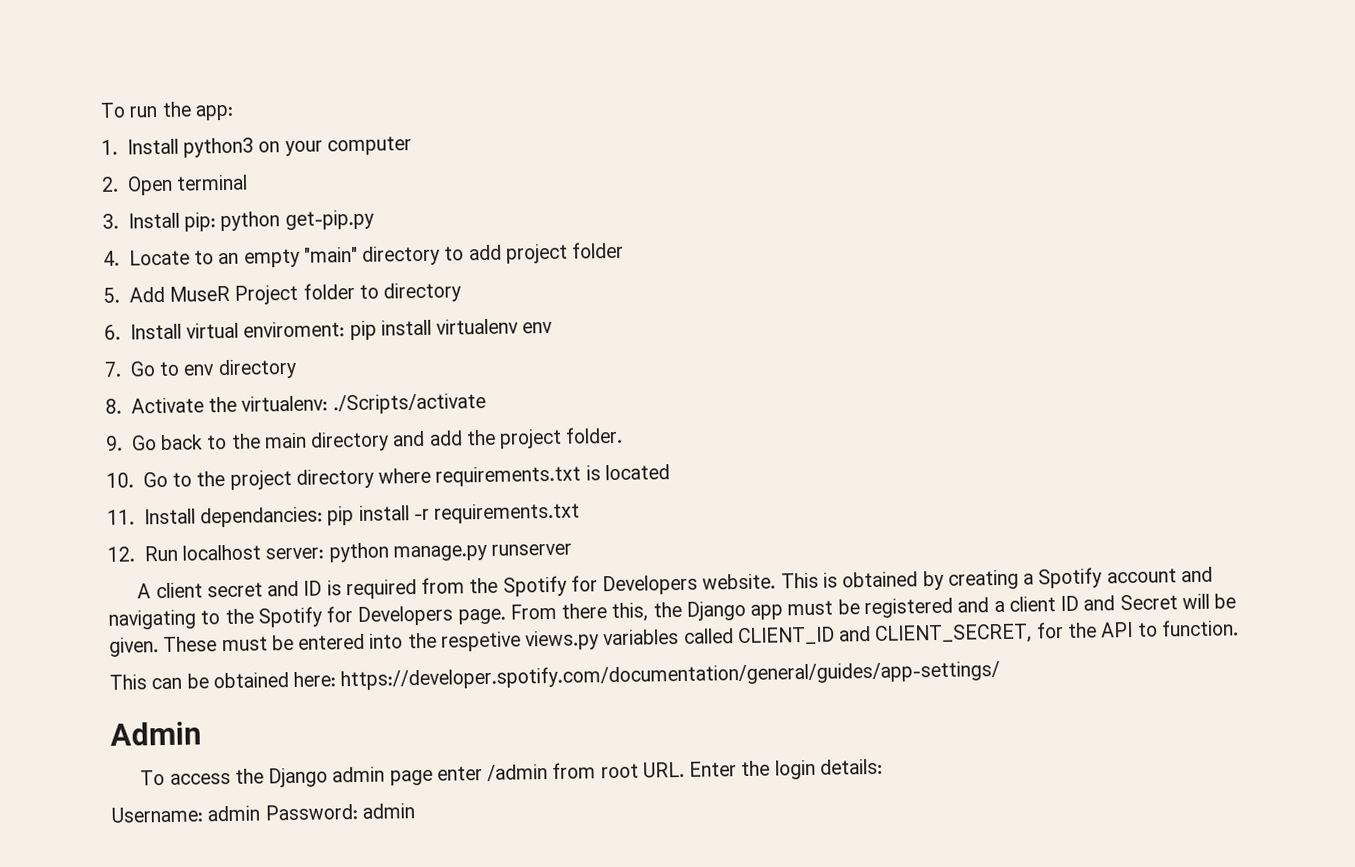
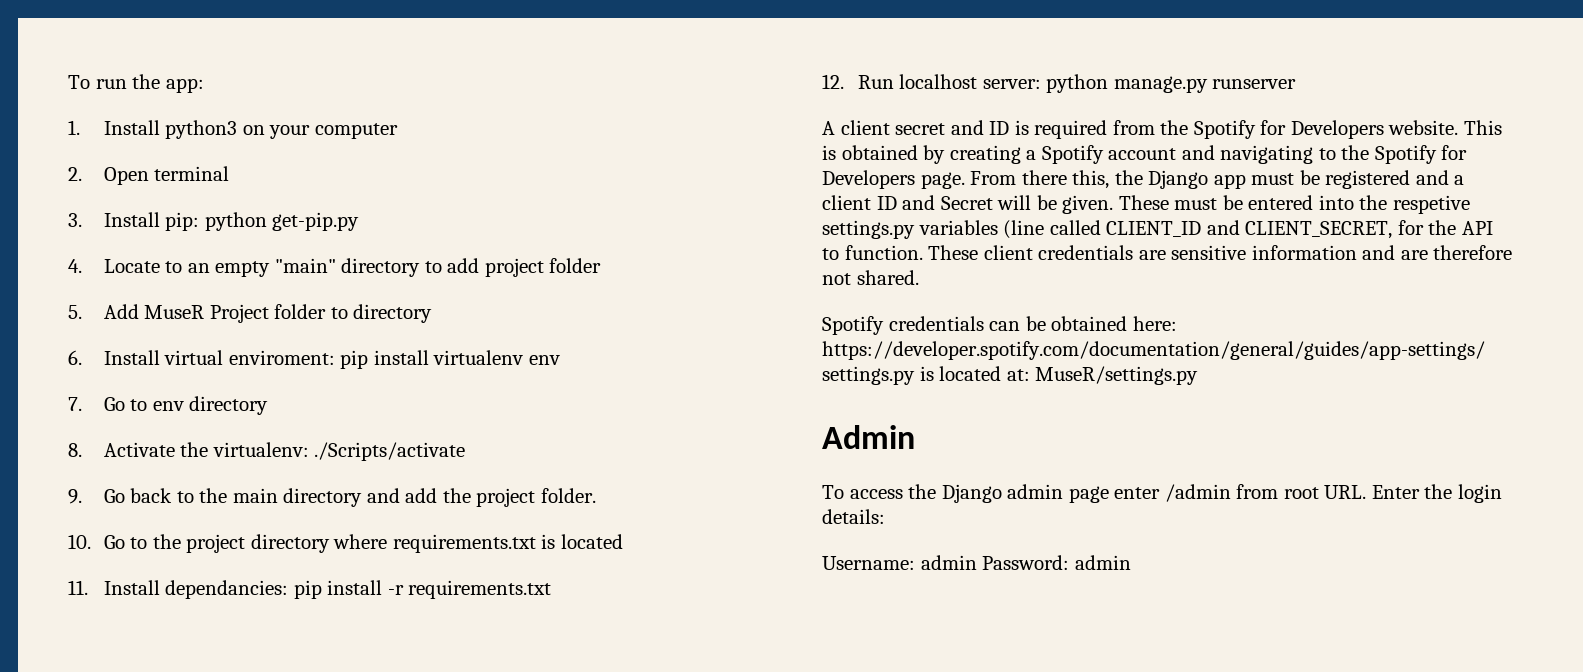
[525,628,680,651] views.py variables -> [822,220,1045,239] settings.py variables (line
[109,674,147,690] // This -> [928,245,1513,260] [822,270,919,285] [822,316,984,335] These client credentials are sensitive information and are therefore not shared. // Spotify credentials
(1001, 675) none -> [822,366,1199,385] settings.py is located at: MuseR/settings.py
______________________________
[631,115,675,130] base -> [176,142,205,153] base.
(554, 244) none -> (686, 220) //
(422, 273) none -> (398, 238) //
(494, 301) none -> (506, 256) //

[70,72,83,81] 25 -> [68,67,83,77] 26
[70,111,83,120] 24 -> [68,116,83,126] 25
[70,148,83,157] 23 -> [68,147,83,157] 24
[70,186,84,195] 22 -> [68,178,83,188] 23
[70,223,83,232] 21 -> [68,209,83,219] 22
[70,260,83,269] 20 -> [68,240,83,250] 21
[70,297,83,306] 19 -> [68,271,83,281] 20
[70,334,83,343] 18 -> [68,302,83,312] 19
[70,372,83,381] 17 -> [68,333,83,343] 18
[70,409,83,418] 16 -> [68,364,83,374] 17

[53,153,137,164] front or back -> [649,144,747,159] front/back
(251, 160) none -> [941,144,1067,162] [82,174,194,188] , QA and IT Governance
______________________________
What the exercise asks - Go through the listing above and write out exactly the lines starting with the one holding "[525,628,680,651] views.py variables" and running through the one holding "(1001, 675) none", ends included, and no others.

Answer for this exercise -
[525,628,680,651] views.py variables -> [822,220,1045,239] settings.py variables (line
[109,674,147,690] // This -> [928,245,1513,260] [822,270,919,285] [822,316,984,335] These client credentials are sensitive information and are therefore not shared. // Spotify credentials
(1001, 675) none -> [822,366,1199,385] settings.py is located at: MuseR/settings.py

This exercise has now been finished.